:: WHAT YOU ARE ASKED TO DO ::
If a line includes "nutritive", copy it out of the entries.

-- DATA FOR ANALYSIS follows --

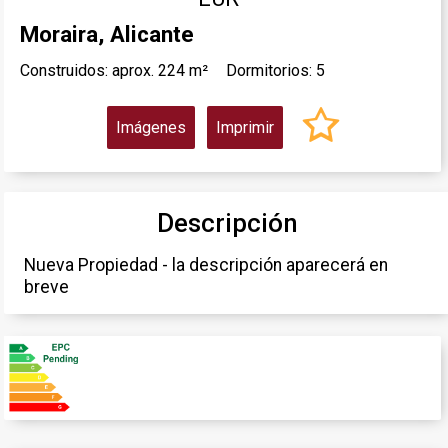
Moraira, Alicante
Construidos: aprox. 224 m²
Dormitorios: 5
Imágenes
Imprimir
Descripción
Nueva Propiedad - la descripción aparecerá en
breve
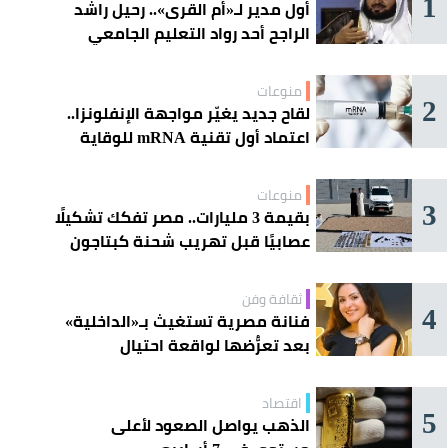
1
أول مدير لـ«أم القرى».. رحيل راشد
الراجح أحد رواد التعليم الجامعي
منوعات
2
لقاح جديد يغيّر مواجهة الإنفلونزا..
اعتماد أول تقنية mRNA للوقاية
الموسمية
منوعات
3
بقيمة 3 مليارات.. مصر تفكك تشكيلًا
عصابيًا قبل تهريب شحنة كبتاجون
ضخمة
ثقافة وفن
4
فنانة مصرية تستغيث بـ«الداخلية»
بعد تعرُّضها لواقعة احتيال
اقتصاد
5
الذهب يواصل الصعود لأعلى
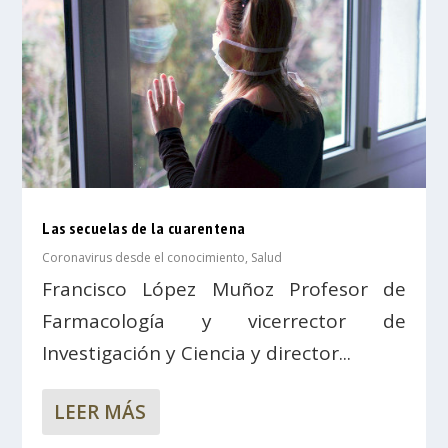
Las secuelas de la cuarentena
Coronavirus desde el conocimiento
,
Salud
Francisco López Muñoz Profesor de
Farmacología y vicerrector de
Investigación y Ciencia y director...
LEER MÁS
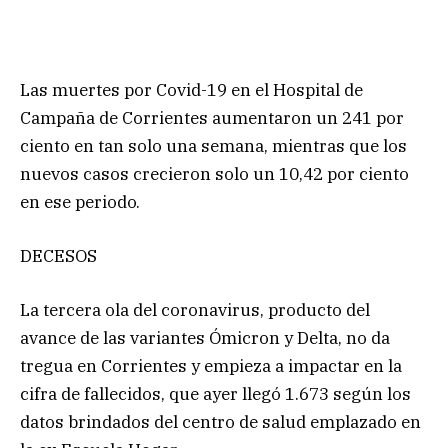
Las muertes por Covid-19 en el Hospital de
Campaña de Corrientes aumentaron un 241 por
ciento en tan solo una semana, mientras que los
nuevos casos crecieron solo un 10,42 por ciento
en ese periodo.
DECESOS
La tercera ola del coronavirus, producto del
avance de las variantes Ómicron y Delta, no da
tregua en Corrientes y empieza a impactar en la
cifra de fallecidos, que ayer llegó 1.673 según los
datos brindados del centro de salud emplazado en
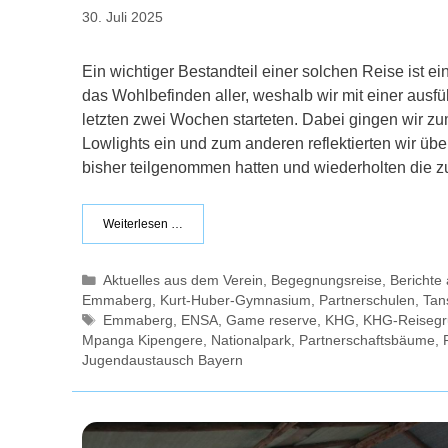
30. Juli 2025
Ein wichtiger Bestandteil einer solchen Reise ist 
das Wohlbefinden aller, weshalb wir mit einer ausf
letzten zwei Wochen starteten. Dabei gingen wir z
Lowlights ein und zum anderen reflektierten wir über
bisher teilgenommen hatten und wiederholten die
Weiterlesen …
Kategorien
Aktuelles aus dem Verein
,
Begegnungsreise
,
Bericht
Emmaberg
,
Kurt-Huber-Gymnasium
,
Partnerschulen
,
Tan
Schlagwörter
Emmaberg
,
ENSA
,
Game reserve
,
KHG
,
KHG-Reiseg
Mpanga Kipengere
,
Nationalpark
,
Partnerschaftsbäume
,
Jugendaustausch Bayern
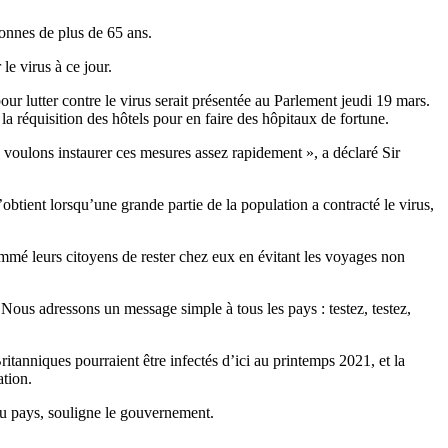
onnes de plus de 65 ans.
le virus à ce jour.
ur lutter contre le virus serait présentée au Parlement jeudi 19 mars.
 réquisition des hôtels pour en faire des hôpitaux de fortune.
 voulons instaurer ces mesures assez rapidement », a déclaré Sir
tient lorsqu’une grande partie de la population a contracté le virus,
ommé leurs citoyens de rester chez eux en évitant les voyages non
Nous adressons un message simple à tous les pays : testez, testez,
itanniques pourraient être infectés d’ici au printemps 2021, et la
ation.
du pays, souligne le gouvernement.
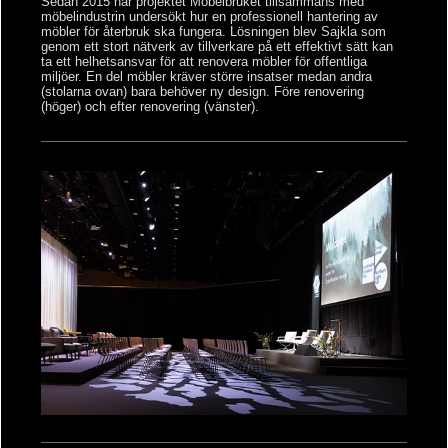
Sedan 2015 har projektet Möbelbruket tillsammans med
möbelindustrin undersökt hur en professionell hantering av
möbler för återbruk ska fungera. Lösningen blev Sajkla som
genom ett stort nätverk av tillverkare på ett effektivt sätt kan
ta ett helhetsansvar för att renovera möbler för offentliga
miljöer.
En del möbler kräver större insatser medan andra
(stolarna ovan) bara behöver ny design. Före renovering
(höger) och efter renovering (vänster).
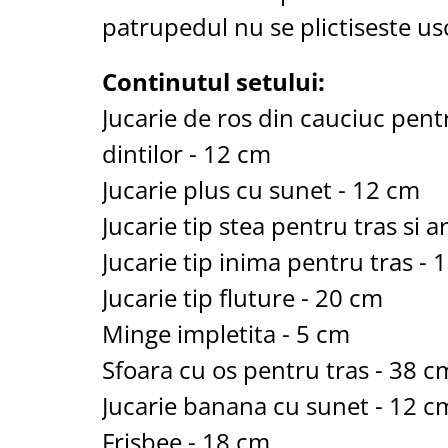
Aspiratoare nazale
patrupedul nu se plictiseste us
Pompe de san
Incalzitoare si sterilizatoare
Continutul setului:
Diverse
Jucarie de ros din cauciuc pen
Electrocasnice & climatizare
Ventilatoare
dintilor - 12 cm
Purificatoare
Jucarie plus cu sunet - 12 cm
Incalzitoare corporale
Jucarie tip stea pentru tras si 
Electrocasnice mici
Jucarie tip inima pentru tras - 
Suplimente nutritive
Proteine si aminoacizi
Jucarie tip fluture - 20 cm
Proteine
Minge impletita - 5 cm
Aminoacizi
Sfoara cu os pentru tras - 38 c
Tablete energizante
Jucarie banana cu sunet - 12 c
Alte suplimente nutritive
Uniforme si saboti medicali
Frisbee - 18 cm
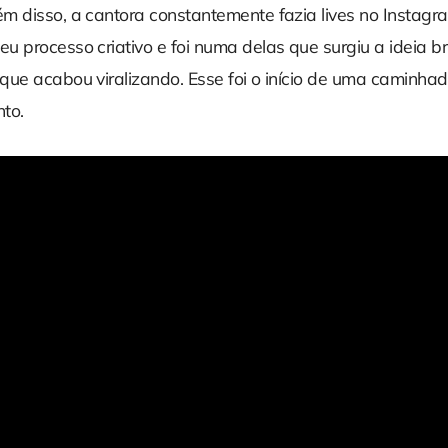
lém disso, a cantora constantemente fazia lives no Instagr
u processo criativo e foi numa delas que surgiu a ideia b
que acabou viralizando. Esse foi o início de uma caminhad
to.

-- DATA FOR ANALYSIS concluded --

:: ANSWER AREA ::
Suplimente nutritive
Alte suplimente nutritive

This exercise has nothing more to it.